Yesterday we gave our ‘Roar or Support for Lyric FM’ at the @RTElyricfm musical protest @ICOrchestra studios @UL. Rte Lyrics @lizlyricfm filled us in on how Limerick is their home & they don’t want to leave! #ilovelimerick pic.twitter.com/QnNHVDKFMI
— #LimerickTilliDie (@ilovelimerick) November 15, 2019
The event ‘A Roar of Support for Lyric FM’ was a huge success and details have been circulated widely on social media, with the #KeepLyricInLIMERICK hashtag.
Louise Donlon, Director of the Lime Tree Theatre and former Arts Council member said, ”RTÉ Lyric FM’s presence is of huge importance in Limerick; the closure of its studio in the city would be an enormous loss to the entire region but will be especially felt by the arts and cultural sectors. Lyric is at the heart of our cultural life here, both in terms of its location in the Cornmarket area of the city, but also its support and promotion of the arts and culture in the region.
If this is allowed to happen, balanced regional development will be unimplementable and will mean nothing.
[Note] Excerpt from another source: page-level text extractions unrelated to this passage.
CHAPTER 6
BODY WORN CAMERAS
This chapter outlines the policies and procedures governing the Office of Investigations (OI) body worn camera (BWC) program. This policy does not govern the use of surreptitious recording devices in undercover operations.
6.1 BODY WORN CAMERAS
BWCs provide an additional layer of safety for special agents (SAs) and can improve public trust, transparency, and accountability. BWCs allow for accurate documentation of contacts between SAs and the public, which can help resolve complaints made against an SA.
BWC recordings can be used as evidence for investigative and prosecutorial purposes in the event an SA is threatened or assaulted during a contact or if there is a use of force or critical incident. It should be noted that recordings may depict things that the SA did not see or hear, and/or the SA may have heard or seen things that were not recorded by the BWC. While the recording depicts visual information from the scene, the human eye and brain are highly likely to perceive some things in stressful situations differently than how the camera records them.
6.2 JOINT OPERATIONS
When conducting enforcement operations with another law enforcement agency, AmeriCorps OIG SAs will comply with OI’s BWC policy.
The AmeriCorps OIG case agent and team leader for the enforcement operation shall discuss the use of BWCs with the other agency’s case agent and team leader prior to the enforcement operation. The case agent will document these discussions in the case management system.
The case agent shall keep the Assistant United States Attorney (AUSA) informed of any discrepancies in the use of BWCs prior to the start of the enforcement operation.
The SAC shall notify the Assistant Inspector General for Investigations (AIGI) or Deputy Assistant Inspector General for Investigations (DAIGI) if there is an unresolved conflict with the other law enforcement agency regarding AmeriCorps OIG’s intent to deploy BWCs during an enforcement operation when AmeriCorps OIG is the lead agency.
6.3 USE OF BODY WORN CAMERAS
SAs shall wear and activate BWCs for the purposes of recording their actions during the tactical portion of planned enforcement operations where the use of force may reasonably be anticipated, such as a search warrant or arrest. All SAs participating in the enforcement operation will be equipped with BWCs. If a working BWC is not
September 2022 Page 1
What employee will ever consider decentralization in the future if decisions can be reversed 10, 15 or 20 years down the line, with no thought to the impact on people’s lives and families?”
Irish Chamber Orchestra CEO Gerry Keenan also pointed out the vacuum in the city’s vital arts infrastructure should Lyric’s Limerick base be removed: “RTE Lyric FM along with the ICO is an integral part of cultural life in Limerick, sharing classical music with the widest possible audiences on the airwaves, while integrating with communities and the arts citywide. We are dismayed at RTE’s proposed fragmentation of RTÉ Lyric FM. We at ICO, work closely with staff and colleagues at RTÉ lyric FM and together with our neighbouring Troy Studios, University Concert Hall, Irish World Academy, and the Limerick arts community pride ourselves as one of the country’s foremost cultural hubs”.
— #LimerickTilliDie (@ilovelimerick) November 14, 2019
Lyric FM staff are due to meet the members of the Oireachtas next week to discuss the matter.
Lyric FM staff are due to meet the members of the Oireachtas to discuss the matter. RTE Lyric FM presenter Lorcan Murray learned of the proposed closure of the station’s studio when a friend who saw the news online texted him. “It’s just so disappointing. I’m 31 years now with RTE and I would call myself a very loyal employee, and I feel very disappointed in the way I’ve been told,” he said.
Liz Nolan said, “We’ve been based here for 20 years, it’s our home and we want to stay here”.